Shortly thereafter she began work on a Master of Music degree in
Composition, the first student to earn this degree at the University of
Mississippi. In October, Dr. Van de Vate will return to Ole Miss as an
internationally renowned composer who has written musical compositions for
large orchestra as well as many operas, concertos, instrumental ensembles,
choruses, and works for voice and solo instruments. Seven of her
compositions have been nominated for the Pulitzer Prize in Music. During her
active career, she founded the International League of Women Composers and
co-founded a recording company, Vienna Modern Masters, for which she remains
president and artistic director.
Born in Plainfield, New Jersey, she was educated at the Eastman
School of Music and Wellesley College before earning the M.M. at Ole Miss
and the D.M. in Music Composition at Florida State University. She taught at
several colleges and universities in Memphis and Knoxville, Tennessee,
before moving to Hawaii in 1975. Since then, she has lived in Jakarta,
Indonesia, and moved permanently to Vienna, Austria, in 1985, where she was
awarded Austrian citizenship for her contribution to the cultural life of
that country in 1994.
Dr.
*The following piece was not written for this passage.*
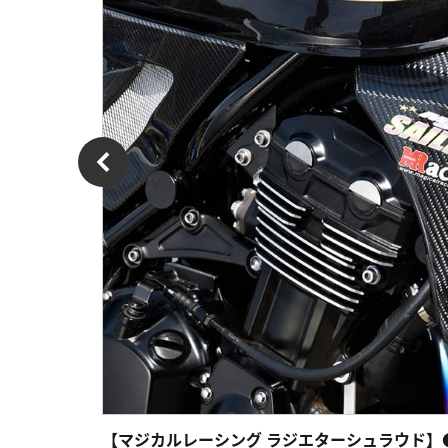
【マジカルレーシング ラジエターシュラウド】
Van de Vate will be on campus from Thursday, October 6 to Monday,
October 10. During that time, she will hold two master classes on Friday,
October 7 that are open to all faculty, students, and members of the
community. The first is a master class devoted to issues of composition and
contemporary women composers at 11:00 a.m. in 153 Scruggs and the second at
4:00 p.m. in Meek Auditorium; its topic is her opera, Where the Cross Is
Made, winner of the National Opera Association's biennial competition
(2005). The faculty and students of the Department of Music will perform a
concert of works by Nancy Van de Vate on Sunday, October 9 at 3:00 p.m. in
the Gertrude Castellow Ford Center for the Performing Arts, "Music From and
For Ole Miss." This concert is free and open to the public. Works being
performed include music for chamber orchestra, women's and men's chorus, two
scenes from operas, percussion ensemble, piano trio, solo voice, and solo
piano. The highlight of this concert will be the world premiere by the
Mississippi Brass of a work commissioned especially for this concert, The
Streets of Laredo. A reception, where the public will have a chance to meet
Dr. Van de Vate, will follow the concert. At noon on Monday, October 10, she
will give a lecture on "A Global Look at Women in Contemporary Music" as
part of the Sarah Isom Brown Bag Lecture Series, to be held at the Sarah
Isom Center for Women. The public is invited to attend.